Sebagai informasi saja, dalam gugatan tersebut, Churchill Mining menuntut ganti rugi kepada Pemerintah Indonesia senilai US$ 2 miliar. Gugatan dari Churchill telah sampai ke ICSID, pada 22 Mei lalu.
Kemudian tanggal 30 Mei, ICSID mengirim pemberitahuan kepada Presiden Indonesia, Menteri Energi dan Sumber Daya Mineral (ESDM), Menteri Kehutanan, Menteri Luar Negeri, Kepala Badan Koordinasi Penanaman Modal (BKPM), dan Bupati Kutai Timur.
Churchill Mining Plc menuding, pemerintah Provinsi Kalimantan Timur telah menyita aset miliknya tanpa adanya kompensasi yang layak.
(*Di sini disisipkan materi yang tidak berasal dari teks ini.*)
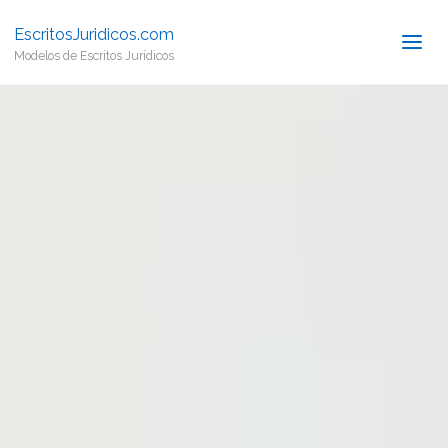
EscritosJuridicos.com
Modelos de Escritos Jurídicos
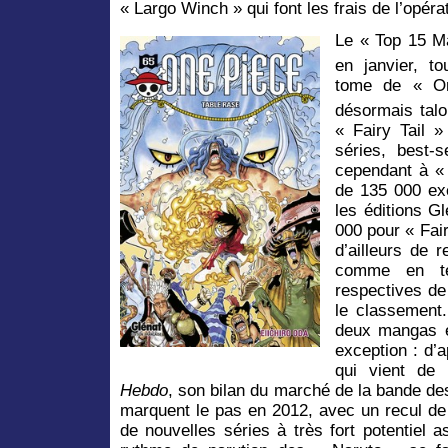
« Largo Winch » qui font les frais de l’opérat
Le « Top 15 M
en janvier, t
tome de « On
désormais talo
« Fairy Tail 
séries, best-
cependant à «
de 135 000 ex
les éditions G
000 pour « Fair
d’ailleurs de 
comme en té
respectives de
le classement.
deux mangas e
exception : d
qui vient de 
Hebdo
, son bilan du marché de la bande d
marquent le pas en 2012, avec un recul de 
de nouvelles séries à très fort potentiel 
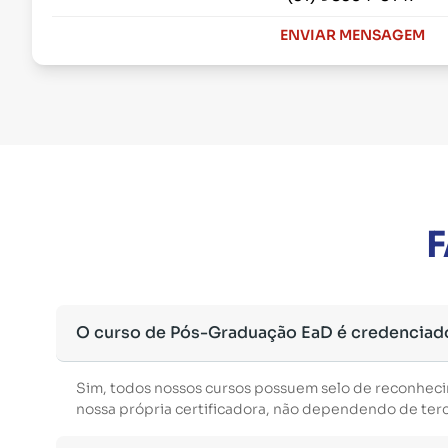
ENVIAR MENSAGEM
F
O curso de Pós-Graduação EaD é credenciad
Sim, todos nossos cursos possuem selo de reconhec
nossa própria certificadora, não dependendo de terce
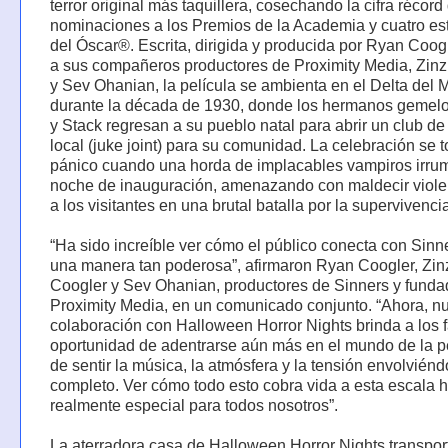
terror original más taquillera, cosechando la cifra récord
nominaciones a los Premios de la Academia y cuatro est
del Óscar®. Escrita, dirigida y producida por Ryan Coogl
a sus compañeros productores de Proximity Media, Zinz
y Sev Ohanian, la película se ambienta en el Delta del M
durante la década de 1930, donde los hermanos geme
y Stack regresan a su pueblo natal para abrir un club d
local (juke joint) para su comunidad. La celebración se 
pánico cuando una horda de implacables vampiros irru
noche de inauguración, amenazando con maldecir viol
a los visitantes en una brutal batalla por la supervivenci
“Ha sido increíble ver cómo el público conecta con Sinn
una manera tan poderosa”, afirmaron Ryan Coogler, Zin
Coogler y Sev Ohanian, productores de Sinners y funda
Proximity Media, en un comunicado conjunto. “Ahora, n
colaboración con Halloween Horror Nights brinda a los f
oportunidad de adentrarse aún más en el mundo de la p
de sentir la música, la atmósfera y la tensión envolviénd
completo. Ver cómo todo esto cobra vida a esta escala h
realmente especial para todos nosotros”.
La aterradora casa de Halloween Horror Nights transport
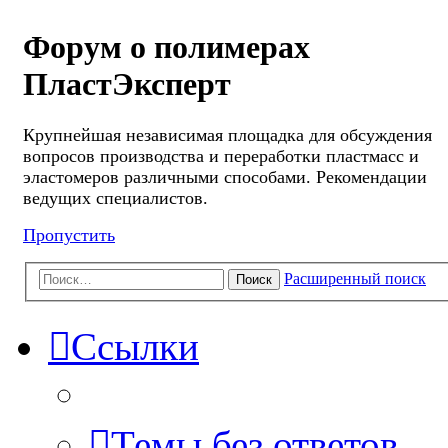
Форум о полимерах
ПластЭксперт
Крупнейшая независимая площадка для обсуждения
вопросов производства и переработки пластмасс и
эластомеров различными способами. Рекомендации
ведущих специалистов.
Пропустить
Расширенный поиск
Поиск
Ссылки
Темы без ответов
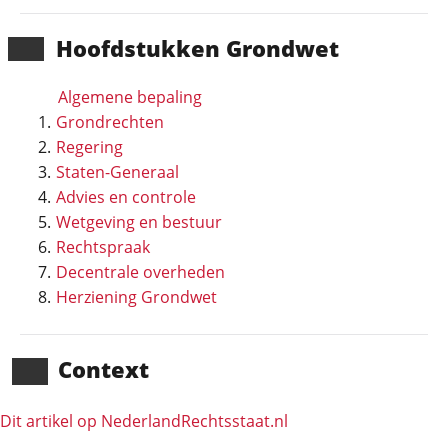
Hoofd­stukken Grondwet
Algemene bepaling
Grondrechten
Regering
Staten-Generaal
Advies en controle
Wetgeving en bestuur
Rechtspraak
Decentrale overheden
Herziening Grondwet
Context
Dit artikel op NederlandRechts­staat.nl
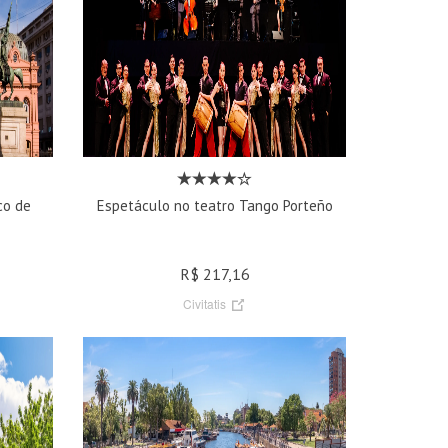
co de
Espetáculo no teatro Tango Porteño
R$ 217,16
Civitatis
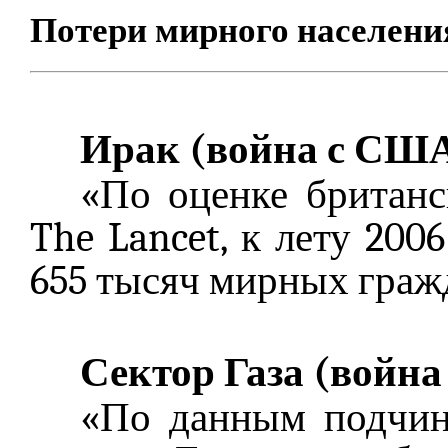
Потери мирного населени
Ирак (война с СШ
«По оценке британс
The Lancet, к лету 200
655 тысяч мирных граж
Сектор Газа (война
«По данным подчи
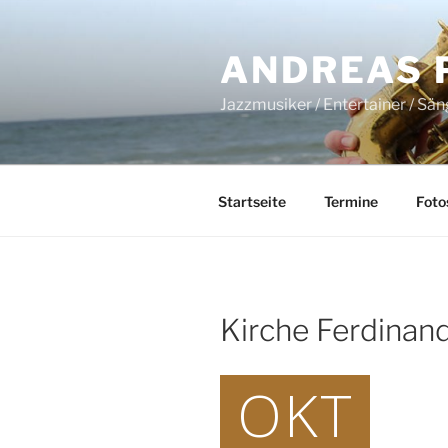
Zum
Inhalt
ANDREAS 
springen
Jazzmusiker / Entertainer / Sä
Startseite
Termine
Foto
Kirche Ferdinan
OKT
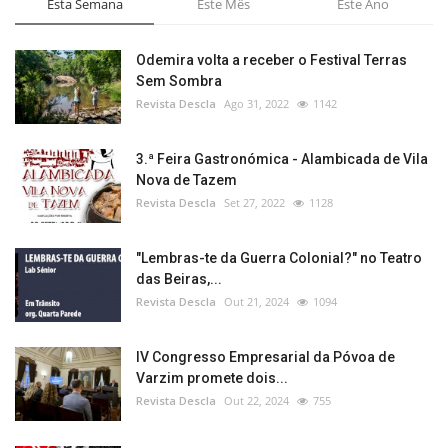
Esta Semana
Este Mês
Este Ano
Odemira volta a receber o Festival Terras
Sem Sombra
Revista Descla
Ago 31, 2022
1142
3.ª Feira Gastronómica - Alambicada de Vila
Nova de Tazem
Revista Descla
Set 27, 2022
1128
"Lembras-te da Guerra Colonial?" no Teatro
das Beiras,...
Revista Descla
Out 21, 2024
1094
IV Congresso Empresarial da Póvoa de
Varzim promete dois...
Revista Descla
Out 22, 2024
755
Churchill Mining juga berupaya melakukan negosiasi masalah ini sejak dua tahun silam.
Churchill Mining Plc mulai eksplorasi batubara sejak tahun 2008. Perusahaan tambang ini terjun ke Kalimantan dengan cara akuisisi 75% perusahaan lokal bernama Ridlatama Group, Quinlivan yang memperkirakan ada cadangan batubara sebesar 2,73 miliar ton.
Dengan cadangan itu, potensi penghasilan perusahaan bisa mencapai US$ 700 juta -US$ 1 miliar per tahun, dalam 20 tahun ke depan.
Tetapi naas, empat izin usaha pertambangan (IUP) milik Ridlatama itu dicabut oleh daerah. Isran Noor, selaku Bupati Kutai Timur bilang, alasan pencabutan izin itu karena adanya temuan Badan Pemeriksa Keuangan (BPK) tahun 2006–2008, yang mengindikasikan adanya IUP palsu.
Selain itu, empat konsesi eksplorasi tambang yang dilakukan Churchill tersebut juga berada di atas hutan produksi, sehingga harus ada izin dari Menteri Kehutanan. Nah, Menteri Kehutanan ternyata tidak pernah mengeluarkan izin tersebut.